◆ Instruction:
Write out each line of the entries below word for word. Leave out the bracketed picture markers.

━━━━━━

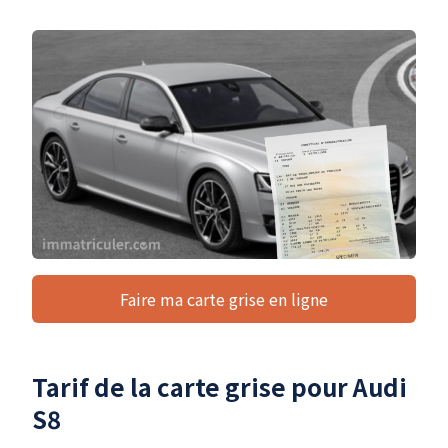
Faire ma carte grise en ligne
Tarif de la carte grise pour Audi
S8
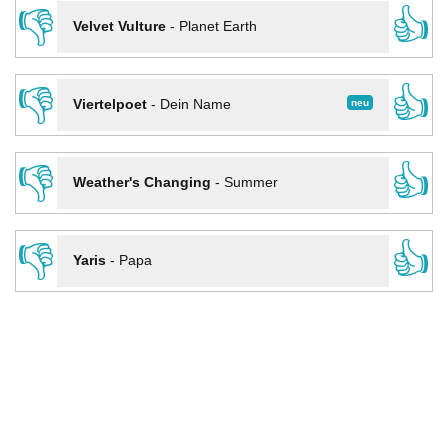
👎
👍
Velvet Vulture
-
Planet Earth
👎
👍
neu
Viertelpoet
-
Dein Name
👎
👍
Weather's Changing
-
Summer
👎
👍
Yaris
-
Papa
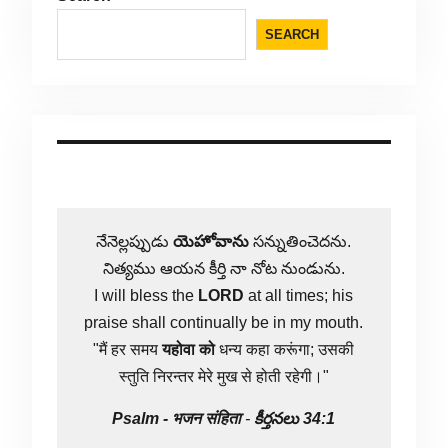
SEARCH
నేనెల్లప్పుడు
యెహోవాను
సన్నుతించెదను.
నిత్యము ఆయన కీర్తి నా నోట నుండును.
I will bless the
LORD
at all times; his
praise shall continually be in my mouth.
"मैं हर समय
यहोवा
को
धन्य कहा करूंगा; उसकी
स्तुति निरन्तर मेरे मुख से होती रहेगी।"
Psalm -
भजन संहिता
-
కీర్తనలు 34:1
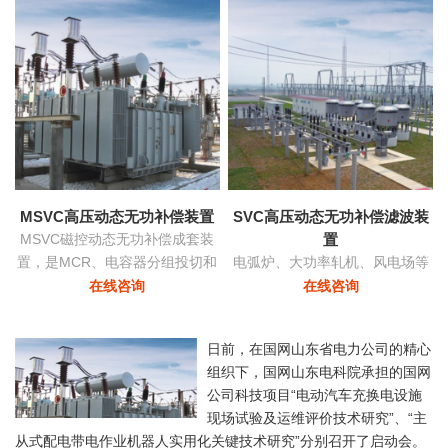
功率和稳定
MSVC高压动态无功补偿装置
SVC高压动态无功补偿滤波装
MSVC磁控动态无功补偿成套装
置
置，是MCR、电容器分组投切和
电弧炉、大功率轧机、风电场等
变压器有载调压功能为一体的无
负荷由于其非线性及冲击性导致
在线咨询
在线咨询
功补偿及电压优化自动控制装
电网严重三相不平衡，产生负序
置。
电流，导致的功率因数降低具有
日前，在国网山东省电力公司的精心
快速响应及动态补偿的功能。
组织下，国网山东电科院承担的国网
公司科技项目“电动汽车充换电设施
现场试验及运维评价技术研究”、“主
从式配电带电作业机器人实用化关键技术研究”分别召开了启动会。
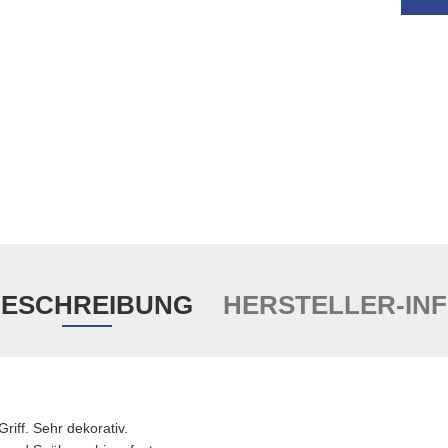
ESCHREIBUNG
HERSTELLER-IN
Griff. Sehr dekorativ.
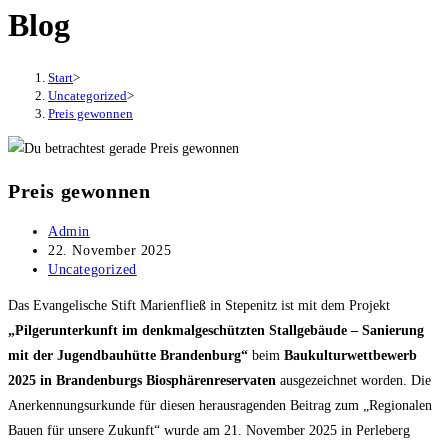
close
Blog
the
search
Start
>
panel.
Uncategorized
>
Preis gewonnen
Preis gewonnen
Beitrags-
Admin
Autor:
Beitrag
22. November 2025
veröffentlicht:
Beitrags-
Uncategorized
Kategorie:
Das Evangelische Stift Marienfließ in Stepenitz ist mit dem Projekt
„Pilgerunterkunft im denkmalgeschützten Stallgebäude – Sanierung
mit der Jugendbauhütte Brandenburg“
beim
Baukulturwettbewerb
2025 in Brandenburgs Biosphärenreservaten
ausgezeichnet worden. Die
Anerkennungsurkunde für diesen herausragenden Beitrag zum „Regionalen
Bauen für unsere Zukunft“ wurde am 21. November 2025 in Perleberg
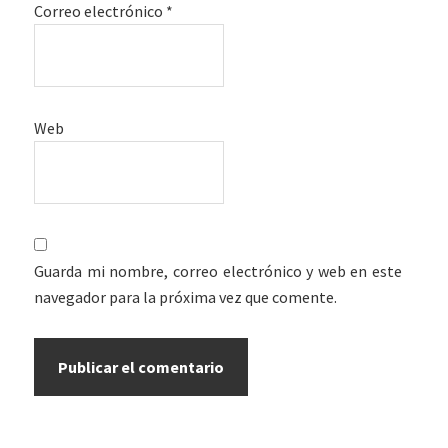
Correo electrónico
*
Web
Guarda mi nombre, correo electrónico y web en este
navegador para la próxima vez que comente.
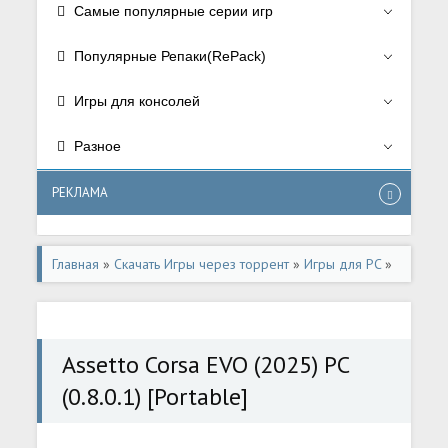
Самые популярные серии игр
Популярные Репаки(RePack)
Игры для консолей
Разное
РЕКЛАМА
Главная
»
Скачать Игры через торрент
»
Игры для PC
»
Симуляторы/Simulator
,
Спортивные/Sport
,
Гонки/Racing
Assetto Corsa EVO (2025) PC
(0.8.0.1) [Portable]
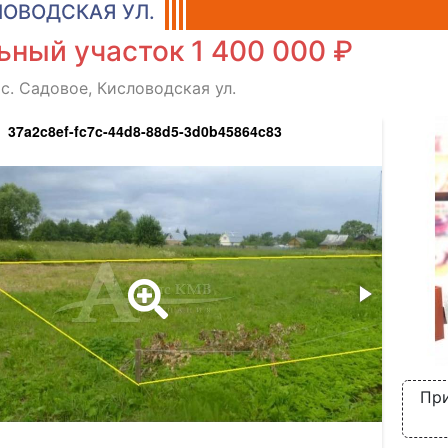
ОВОДСКАЯ УЛ.
ьный участок 1 400 000 ₽
 с. Садовое, Кисловодская ул.
37a2c8ef-fc7c-44d8-88d5-3d0b45864c83
При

━━━━━━

◆ Task solution:
Faire ma carte grise en ligne
Tarif de la carte grise pour Audi
S8
👎
👍
Velvet Vulture
-
Planet Earth
👎
👍
neu
Viertelpoet
-
Dein Name
👎
👍
Weather's Changing
-
Summer
👎
👍
Yaris
-
Papa
SEARCH
నేనెల్లప్పుడు
యెహోవాను
సన్నుతించెదను.
నిత్యము ఆయన కీర్తి నా నోట నుండును.
I will bless the
LORD
at all times; his
praise shall continually be in my mouth.
"मैं हर समय
यहोवा
को
धन्य कहा करूंगा; उसकी
स्तुति निरन्तर मेरे मुख से होती रहेगी।"
Psalm -
भजन संहिता
-
కీర్తనలు 34:1
功率和稳定
MSVC高压动态无功补偿装置
SVC高压动态无功补偿滤波装
MSVC磁控动态无功补偿成套装
置
置，是MCR、电容器分组投切和
电弧炉、大功率轧机、风电场等
变压器有载调压功能为一体的无
负荷由于其非线性及冲击性导致
在线咨询
在线咨询
功补偿及电压优化自动控制装
电网严重三相不平衡，产生负序
置。
电流，导致的功率因数降低具有
日前，在国网山东省电力公司的精心
快速响应及动态补偿的功能。
组织下，国网山东电科院承担的国网
公司科技项目“电动汽车充换电设施
现场试验及运维评价技术研究”、“主
从式配电带电作业机器人实用化关键技术研究”分别召开了启动会。
ESCHREIBUNG
HERSTELLER-IN
Griff. Sehr dekorativ.
close
Blog
the
search
Start
>
panel.
Uncategorized
>
Preis gewonnen
Preis gewonnen
Beitrags-
Admin
Autor:
Beitrag
22. November 2025
veröffentlicht:
Beitrags-
Uncategorized
Kategorie:
Das Evangelische Stift Marienfließ in Stepenitz ist mit dem Projekt
„Pilgerunterkunft im denkmalgeschützten Stallgebäude – Sanierung
mit der Jugendbauhütte Brandenburg“
beim
Baukulturwettbewerb
2025 in Brandenburgs Biosphärenreservaten
ausgezeichnet worden. Die
Anerkennungsurkunde für diesen herausragenden Beitrag zum „Regionalen
Bauen für unsere Zukunft“ wurde am 21. November 2025 in Perleberg
Correo electrónico
*
Web
Guarda mi nombre, correo electrónico y web en este
navegador para la próxima vez que comente.
Самые популярные серии игр
Популярные Репаки(RePack)
Игры для консолей
Разное
РЕКЛАМА
Главная
»
Скачать Игры через торрент
»
Игры для PC
»
Симуляторы/Simulator
,
Спортивные/Sport
,
Гонки/Racing
Assetto Corsa EVO (2025) PC
(0.8.0.1) [Portable]
ОВОДСКАЯ УЛ.
ьный участок 1 400 000 ₽
 с. Садовое, Кисловодская ул.
37a2c8ef-fc7c-44d8-88d5-3d0b45864c83
При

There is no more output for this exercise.